Les développements doctrinaux et jurisprudentiels au sujet de l'art. 24 LIFD sont applicables mutatis mutandis à l'art. 10 aLIPP-IV (ATA/616/2006 du 21 novembre 2006).

13) En l'espèce, le contribuable ayant bénéficié du RMCAS en 2007 notamment, il est soumis à la LRMCAS pour l'année fiscale litigieuse.

Il ressort des travaux préparatoires que les prestations d'assistance et le RMCAS sont des aides financières de types différents, le but de ce dernier étant justement d'éviter que le justiciable ne doive recourir à l'assistance publique. Il se justifie dès lors de les traiter différemment, notamment en matière fiscale.

Les travaux préparatoires mettent clairement en évidence que la volonté du législateur était d'imposer le RMCAS et d'exonérer les prestations d'assistance.

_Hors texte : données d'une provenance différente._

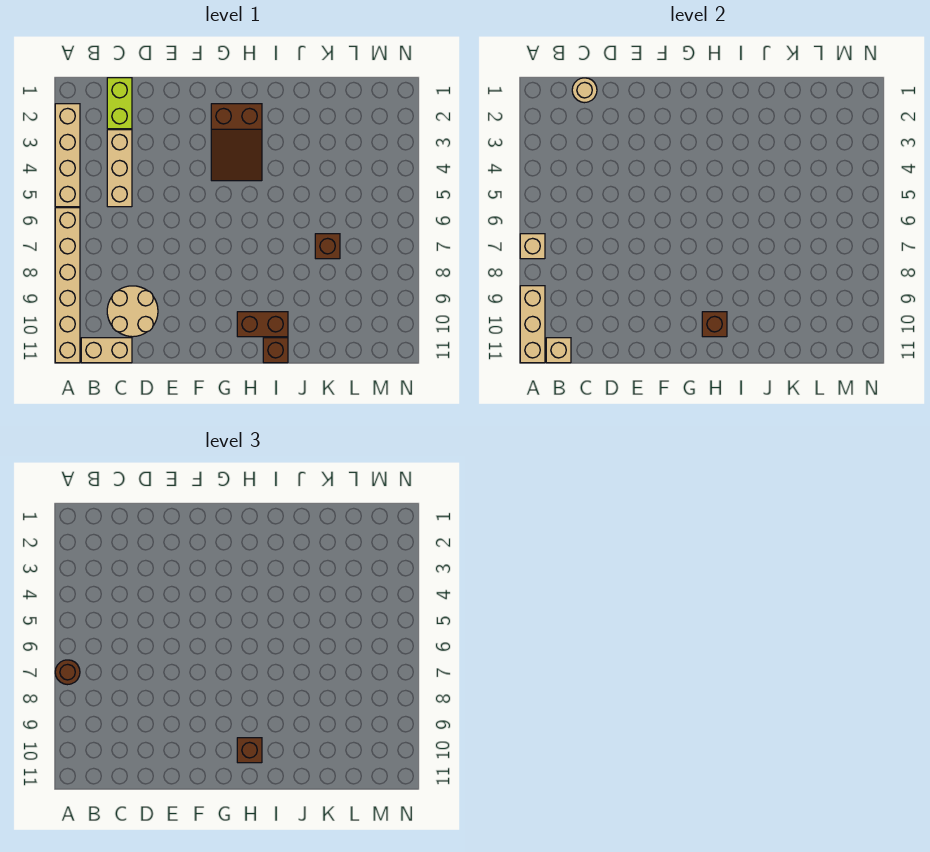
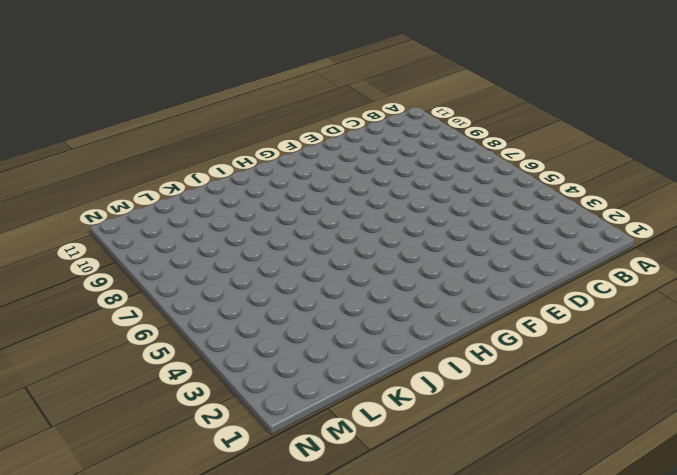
none -> tan 1x4 brick [55,104,80,207]
none -> tan 1x6 brick [55,208,80,363]
none -> tan 1x2 brick [81,338,132,363]

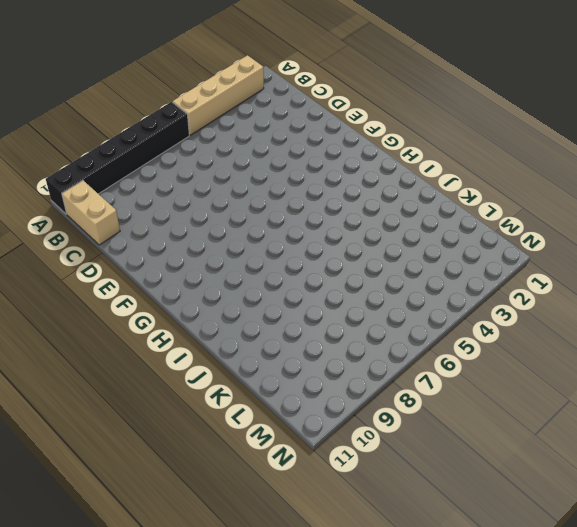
black 1x6 brick [46,102,189,214] -> tan 1x6 brick [55,208,80,363]
none -> lime 1x2 brick [107,78,132,129]
none -> tan 1x3 brick [107,130,132,207]
none -> tan 2x2 round brick [107,286,158,337]

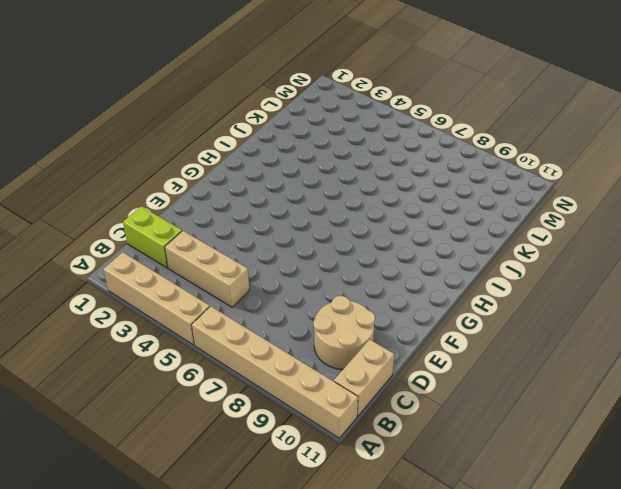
none -> brown 2x3 slope [211,104,262,181]
none -> brown 1x2 brick [237,312,288,337]
none -> brown 1x1 brick [263,338,288,363]

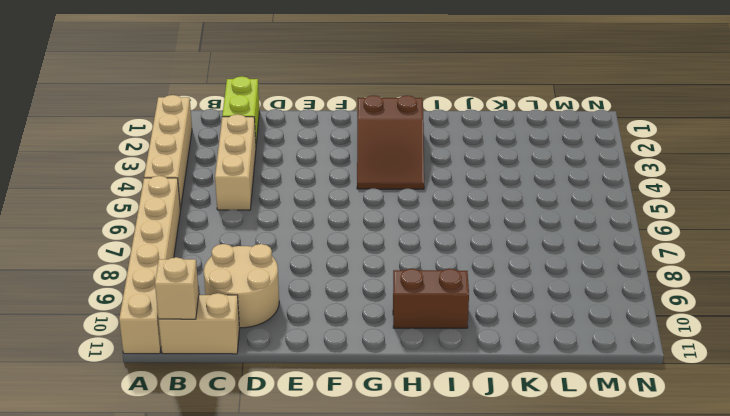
none -> brown 1x1 brick [263,338,288,363]
none -> brown 1x1 brick [315,234,340,259]
none -> tan 1x1 brick [520,234,545,259]

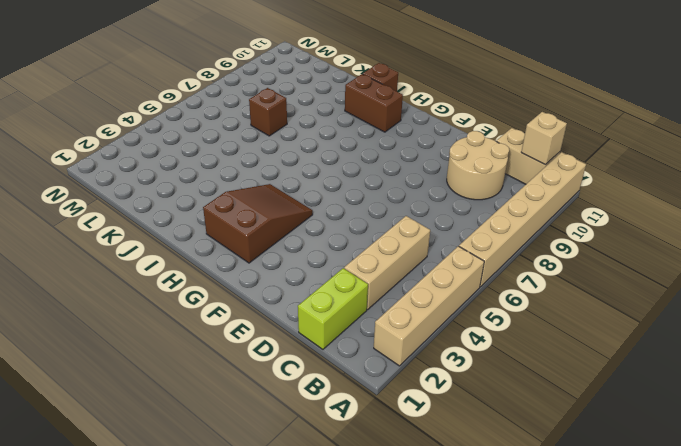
none -> tan 1x1 brick [520,234,545,259]
none -> tan 1x3 brick [520,286,545,363]
none -> tan 1x1 round brick [572,78,597,103]

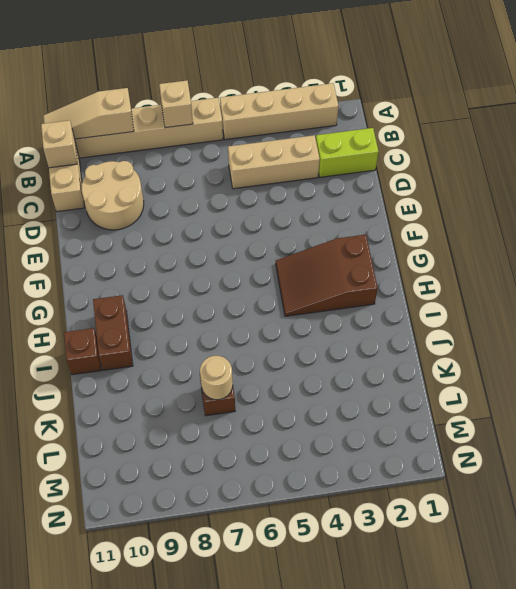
tan 1x3 slope [43,88,134,139] -> tan 1x3 brick [520,286,545,363]
tan 1x1 round brick [200,356,233,400] -> tan 1x1 round brick moved to [572,78,597,103]
none -> brown 1x1 brick [702,312,727,337]
none -> brown 1x1 round brick [55,660,80,685]
none -> brown 1x1 brick [237,738,262,763]

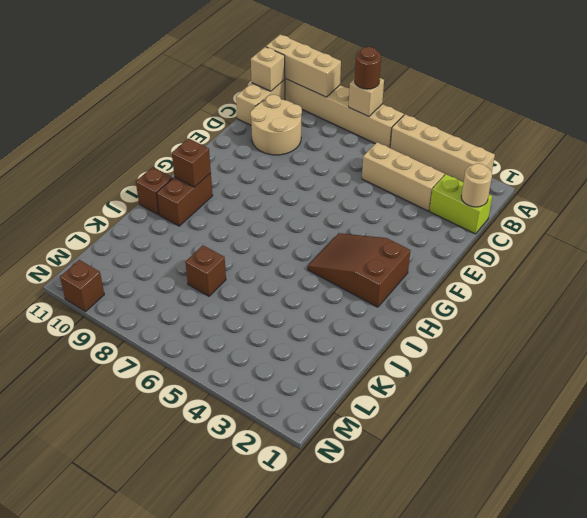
brown 1x1 brick [60,260,104,312] -> brown 1x1 brick moved to [237,738,262,763]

Le RMCAS est une prestation accordée aux chômeurs en fin de droit et s'apparente à une indemnité pour perte de gain. Ceux-ci s'engagent de leur côté à exercer une activité compensatoire d'utilité sociale, environnementale ou de formation professionnelle. Cette contre-prestation fait l'objet d'un contrat entre le bénéficiaire et l'hospice. En 2007, le contribuable a bénéficié du RMCAS et a exercé une activité compensatoire d'utilité publique auprès du service des tutelles d'adultes. La relation contractuelle liant l'intéressé et l'hospice exclut le caractère désintéressé et non onéreux du versement du RMCAS, dans la mesure où chacune des parties au contrat s'engage à exécuter une prestation : l'hospice verse le RMCAS et le bénéficiaire exerce une activité compensatoire. Partant, le RMCAS ne peut pas être exonéré de l'impôt sur le revenu. Il est donc imposable tant en matière d'ICC que d'IFD.

Au vu de ce qui précède, la jurisprudence de la juridiction de céans (ATA/118/1999 précité) sera confirmée.

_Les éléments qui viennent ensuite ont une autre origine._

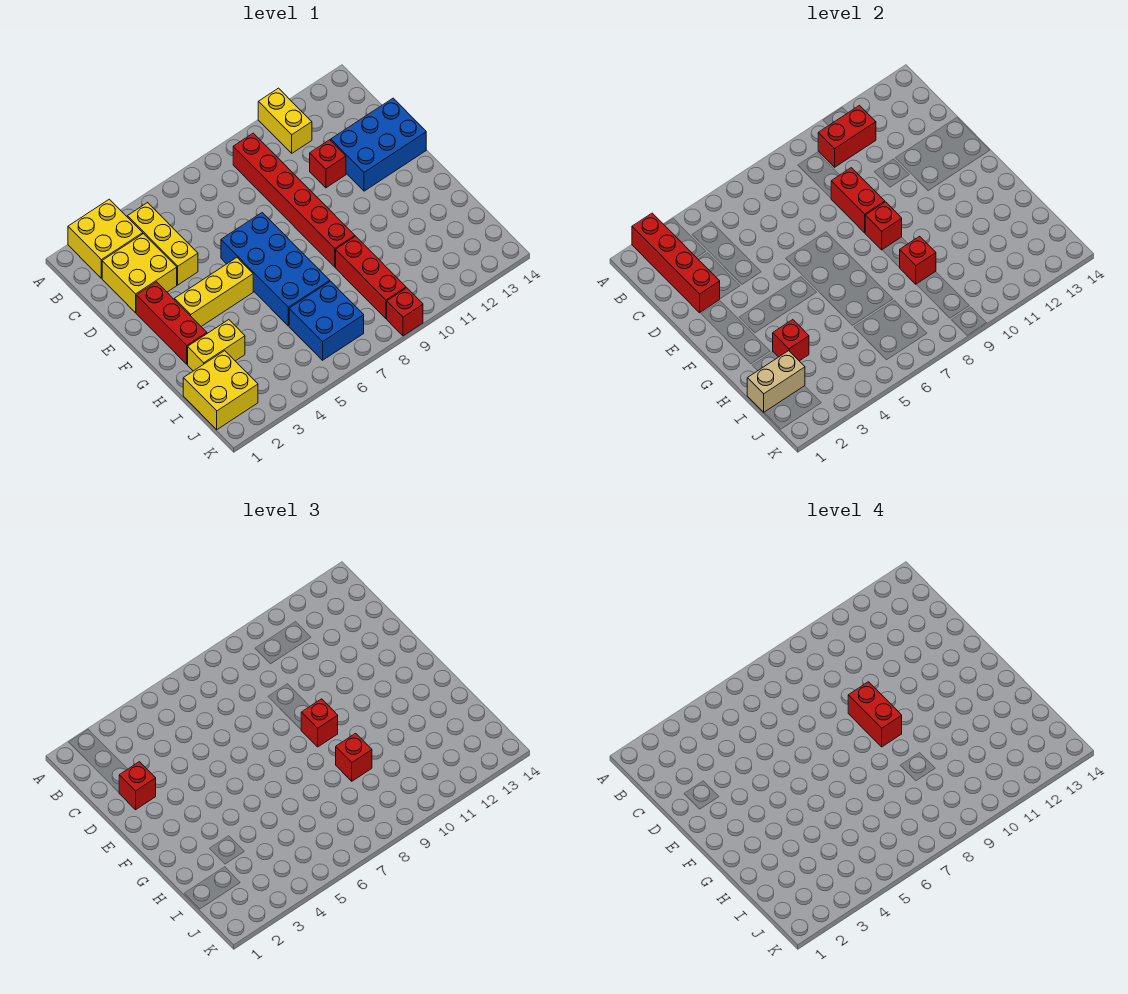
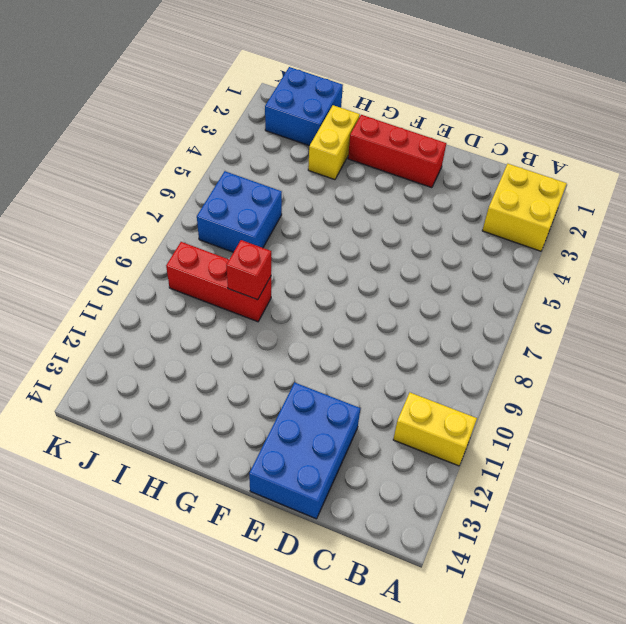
blue 2x2 brick [265,67,343,146] -> yellow 2x2 brick [183,351,258,430]
none -> yellow 1x3 brick [127,203,198,285]
none -> red 1x6 brick [233,133,355,267]
none -> yellow 2x2 brick [102,234,177,313]

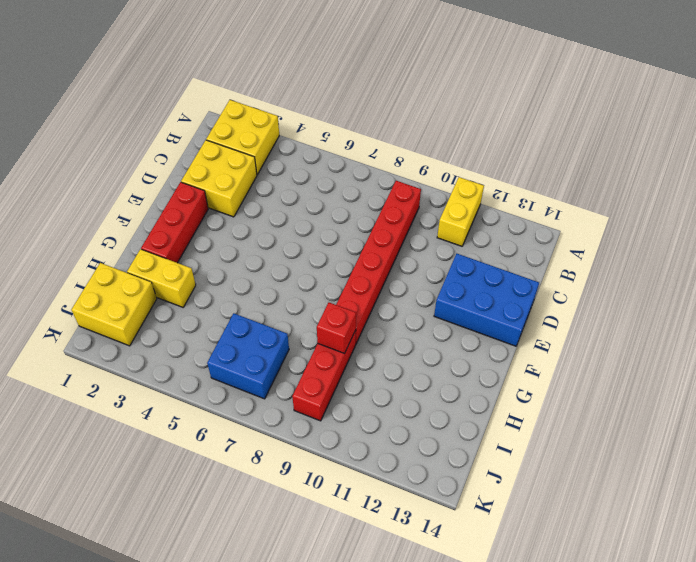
none -> yellow 1x3 brick [127,203,198,285]
none -> red 1x1 brick [310,140,346,188]
none -> blue 2x4 brick [221,213,330,326]

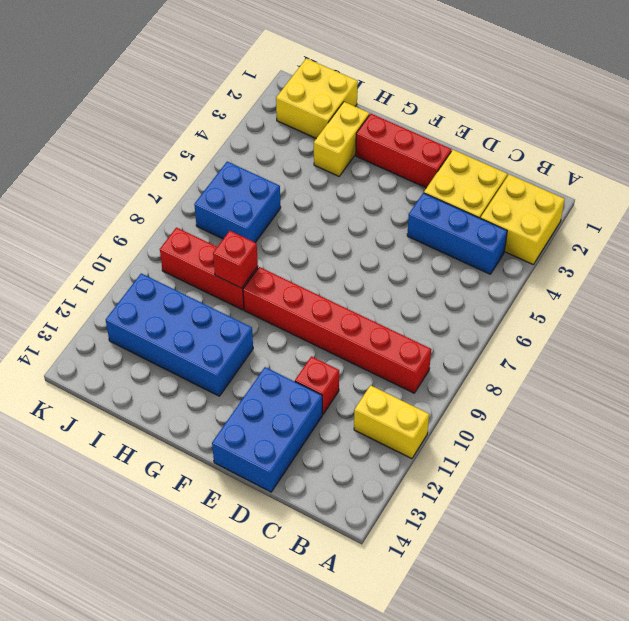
blue 1x3 brick [407,193,507,274] -> yellow 1x3 brick [127,203,198,285]
blue 2x4 brick [106,273,253,396] -> blue 2x4 brick moved to [221,213,330,326]
none -> yellow 1x3 brick [175,258,253,326]
none -> red 1x1 brick [387,288,423,336]
none -> red 1x4 brick [632,213,720,313]

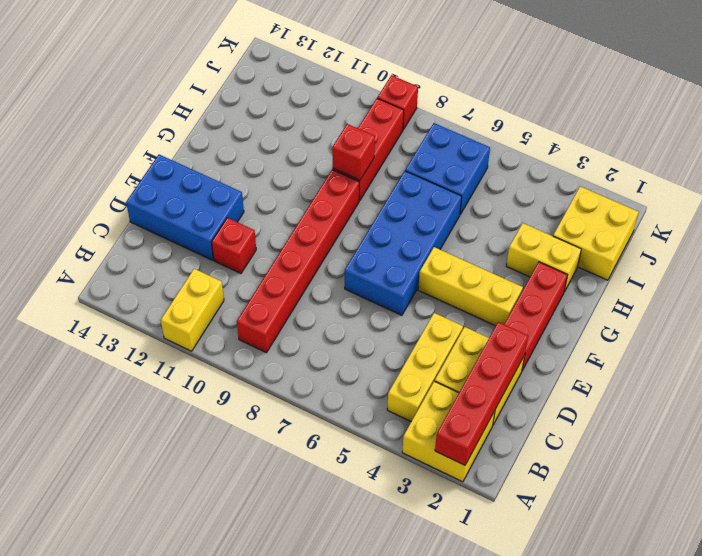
none -> red 1x2 brick [818,106,876,167]
none -> red 1x2 brick [831,168,885,233]
none -> red 1x1 brick [865,202,902,250]

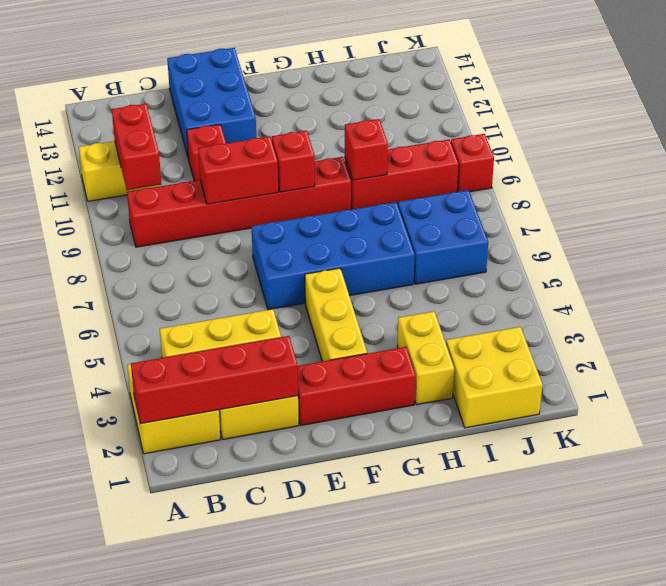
none -> red 1x1 brick [773,320,809,361]
none -> tan 1x2 brick [747,351,805,412]
none -> red 1x1 brick [119,762,156,810]

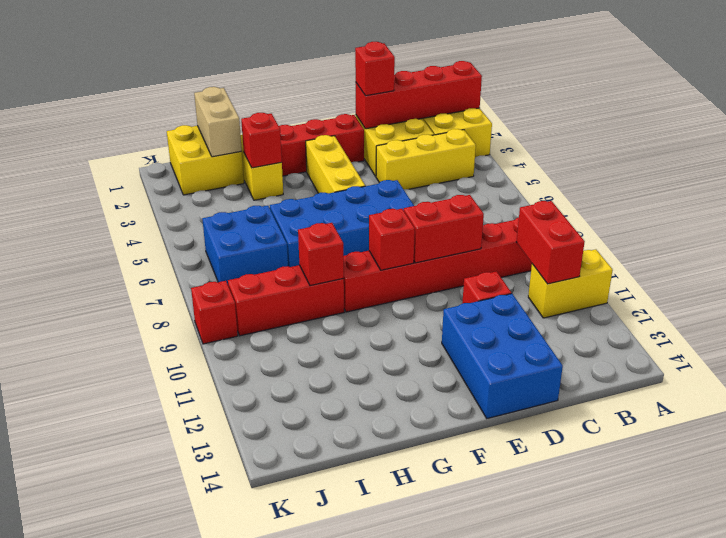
none -> red 1x1 brick [301,699,338,747]
none -> red 1x1 brick [336,733,372,781]
none -> red 1x2 brick [848,682,902,747]

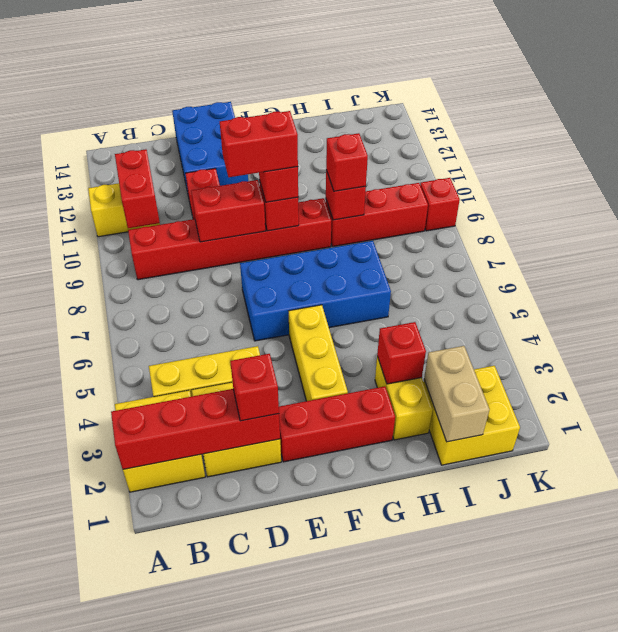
none -> blue 2x2 brick [289,281,364,360]

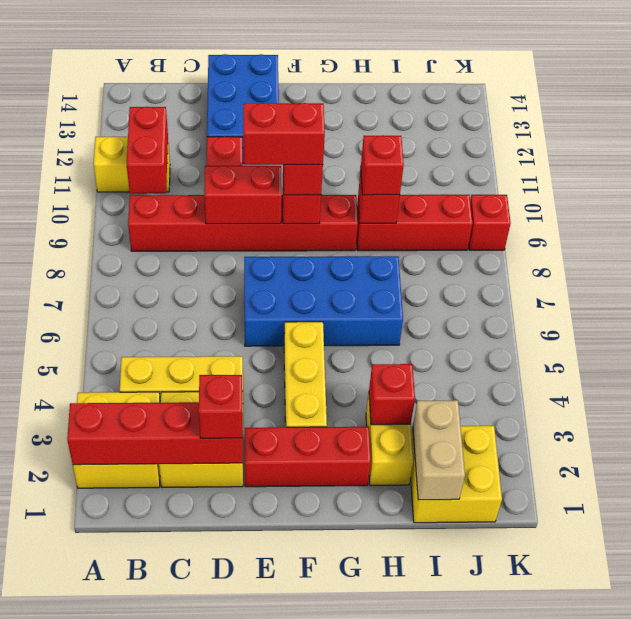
none -> blue 2x2 brick [289,281,364,360]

14) Le recours sera admis, le jugement litigieux annulé et les décisions sur réclamation du 17 août 2009 rétablies. Vu la situation financière de M. N______, aucun émolument ne sera perçu (art. 87 LPA). Il ne sera pas alloué d'indemnité.

 

* * * * *

 

 

PAR CES MOTIFS
LA CHAMBRE ADMINISTRATIVE

à la forme :

déclare recevable le recours interjeté le 5 octobre 2011 par l'administration fiscale cantonale contre le jugement du Tribunal administratif de première instance du 29 août 2011 ;

au fond :

l'admet ;

annule le jugement du Tribunal administratif de première instance du 29 août 2011 ;

rétablit les décisions sur réclamation de l'administration fiscale cantonale du 17 août 2009 ;

dit qu'il n'est pas perçu d'émolument ;

dit qu'il n'est pas alloué d'indemnité ;

dit que, conformément aux art. 82 ss de la loi fédérale sur le Tribunal fédéral du 17 juin 2005 (LTF - RS 173.110), le présent arrêt peut être porté dans les trente jours qui suivent sa notification par-devant le Tribunal fédéral, par la voie du recours en matière de droit public ; le mémoire de recours doit indiquer les conclusions, motifs et moyens de preuve et porter la signature du recourant ou de son mandataire ; il doit être adressé au Tribunal fédéral, 1000 Lausanne 14, par voie postale ou par voie électronique aux conditions de l'art. 42 LTF. Le présent arrêt et les pièces en possession du recourant, invoquées comme moyens de preuve, doivent être joints à l'envoi ;

communique le présent arrêt à l'administration fiscale cantonale, à l'administration fédérale des contributions, à Monsieur N______, ainsi qu'au Tribunal administratif de première instance.

Siégeants : Mme Hurni, présidente, Mme Junod, M. Dumartheray, juges.

Au nom de la chambre administrative :

la greffière de juridiction a.i. :

 

 

C. Sudre

 

 

la présidente siégeant :

 

 

E. Hurni

 

Copie conforme de cet arrêt a été communiquée aux parties.